**PROVIDED PASSAGE:**
What is so disappointing about Bynum’s knee problems is that he is a legitimate top 10 NBA superstar when healthy. A terrifying shot blocker, he also possess a bevy of low post moves that make him nearly unguardable by a single defender on the block (ironically, the only man who can guard him one-on-one with any success is Kendrick Perkins, the Thunder forward who also gives Dwight Howard numerous fits). Above all else, Bynum controls the glass like none other, either eliminating second chance opportunities for an opponent or giving his team an additional possession, a lethal attribute in today’s NBA.

So often in sports, teams make a calculated risk to bring in a player based on their enormous potential, regardless of the other baggage they may carry (See: Randy Moss). For the 76ers front office, the risk involved trading a future first round pick to Orlando, along with shipping Andre Iguodala to Denver. Undoubtedly, they felt that Bynum was going to be the face of the franchise under the new ownership and second year coach, someone budding into his prime to bring Philadelphia new life. However, the risk they took backfired and are now left pondering what the future will bring.

**RECORDS SUPPLIED:**
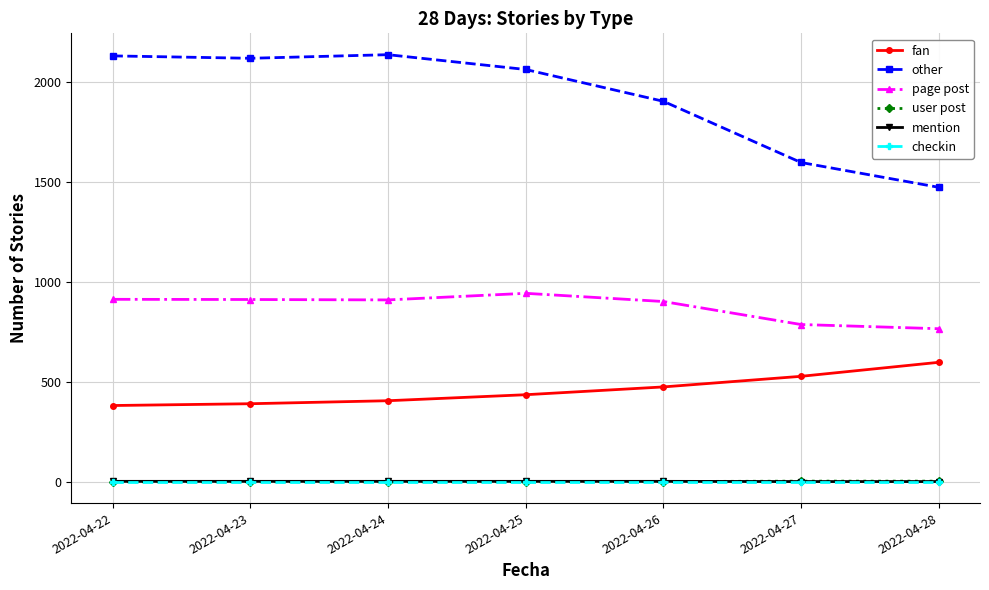

How many values in the fan series are below 435?

3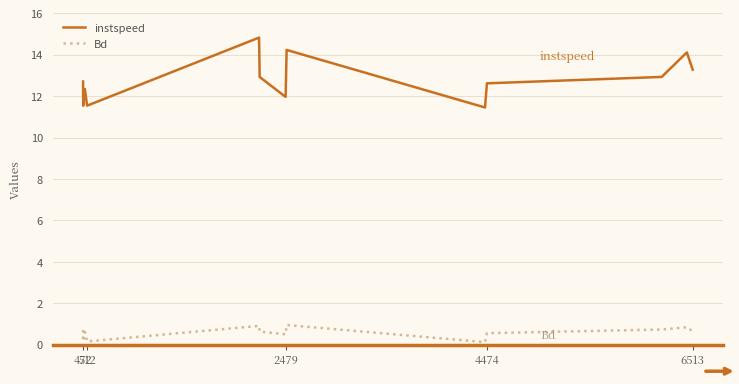

Which series has the largest range (max minus min)?

instspeed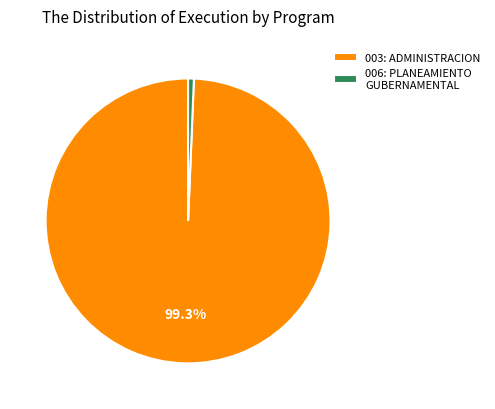

What portion of the pie excludes 003: ADMINISTRACION?

0.7%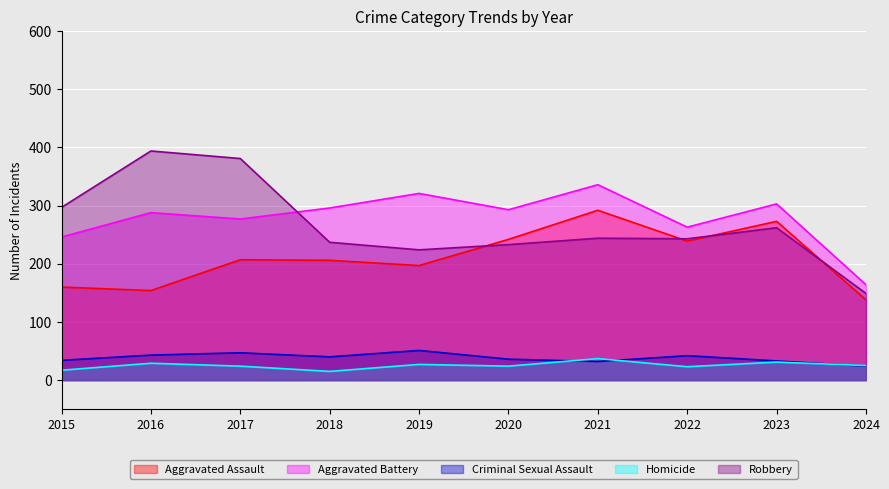

Between 2019 and 2023, which is larger?

2023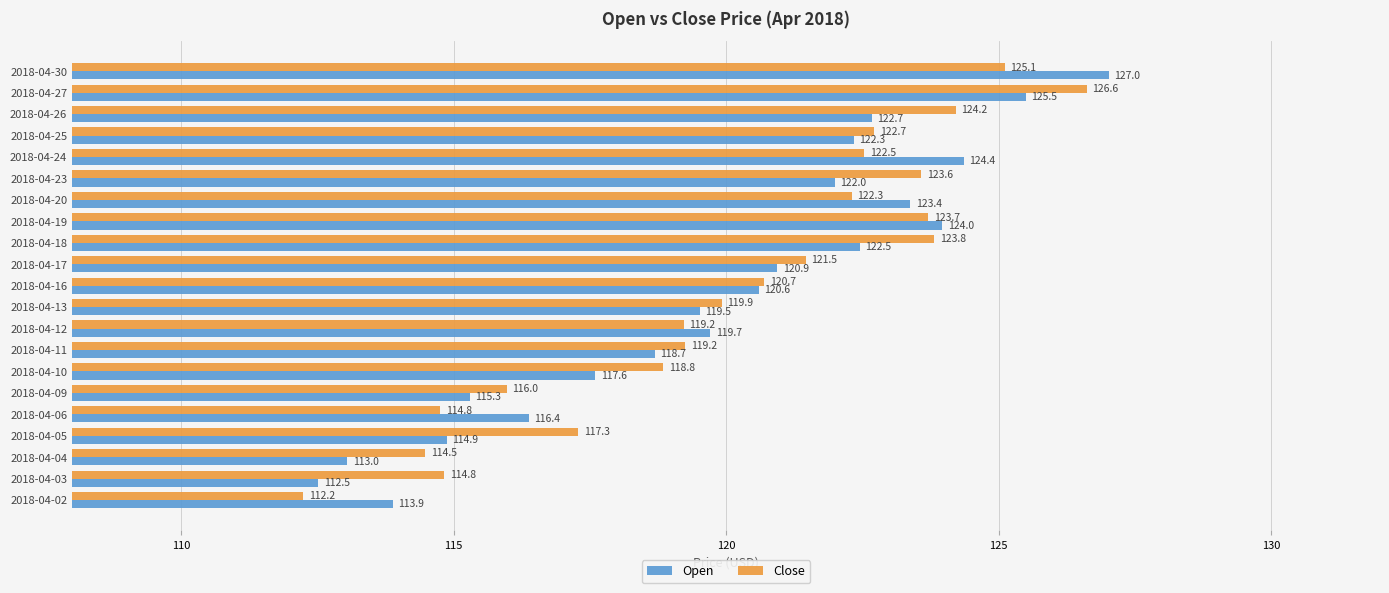

What are all the series names shown in the legend?

Open, Close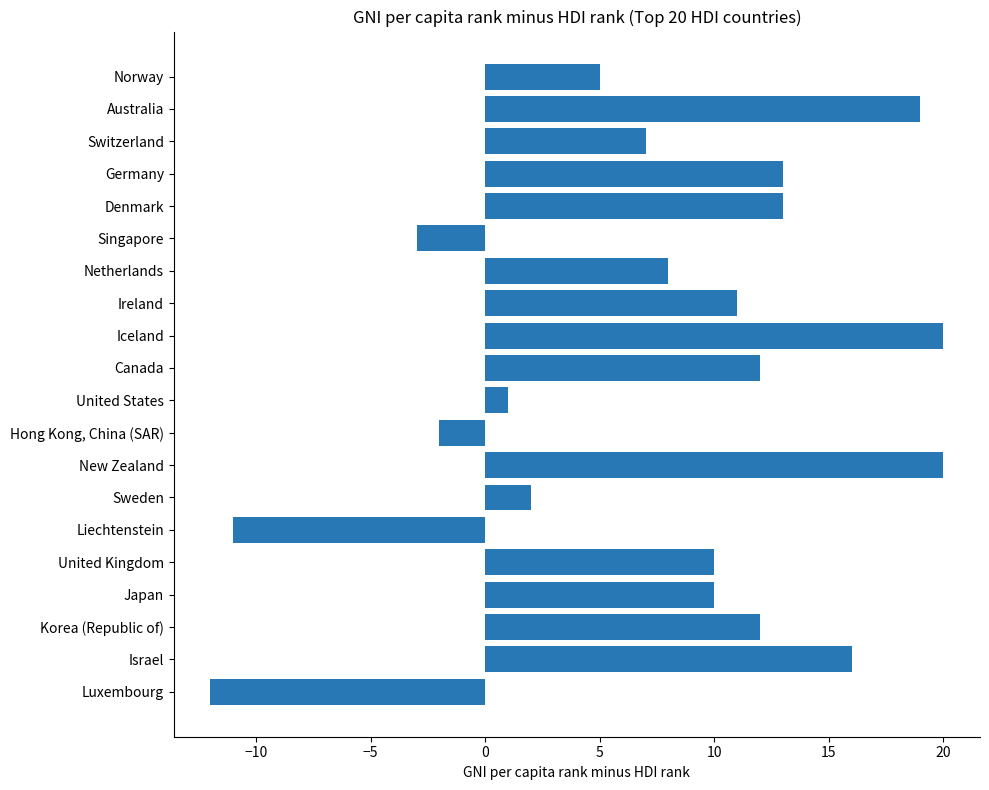

True or false: the data shows 31 at Australia.

False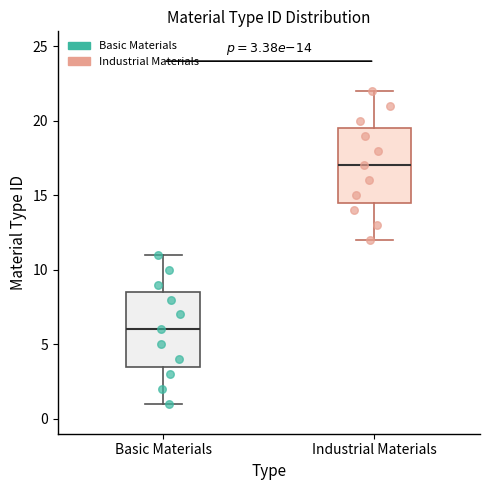

Which box's median line is the lowest?

Basic Materials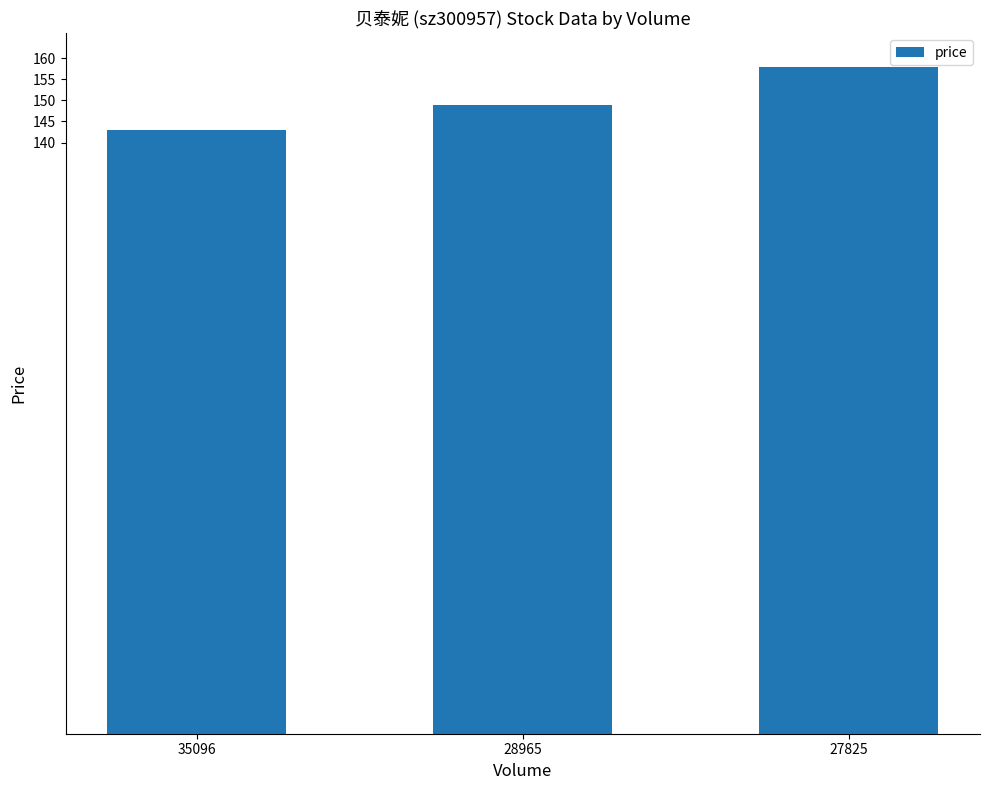

True or false: the data shows 143.0 at 35096.

True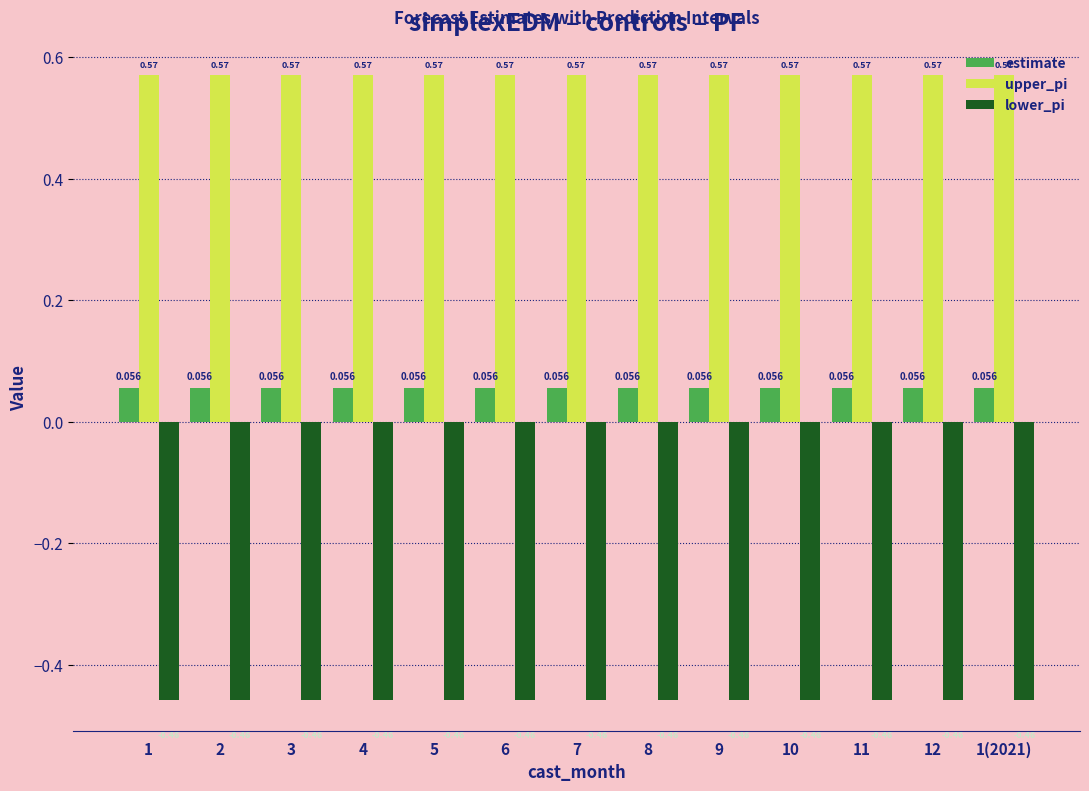

True or false: estimate has a value of 0.0 at 8.

False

**TO DO:**
• a. Name every person mentioned in the passage about Bynum.
• b. Resume the passage about Bynum, picking up after its final sentence.
The lines above are separate material from the passage about Bynum.

**EXPECTED OUTPUTS:**
• a. Bynum, Kendrick Perkins, Dwight Howard, Randy Moss, Andre Iguodala

• b.
For the Sixers and their fans, all one can hope is that Bynum’s operation will be successful and that he will return to his dominate form. The good news for Bynum is that youth is on his side, even if his past is as gloomy as his future. The rest of the NBA would be wise to keep his status within earshot because if (a huge if) Andrew Bynum finally gets healthy, it would send shockwaves throughout the NBA. The Miami Heat, winners of 23 straight games and counting, may very well repeat this June. However, if Andrew Bynum and the 76ers ever come calling, it will be a tall task for anyone, including the Heat, to adequately answer.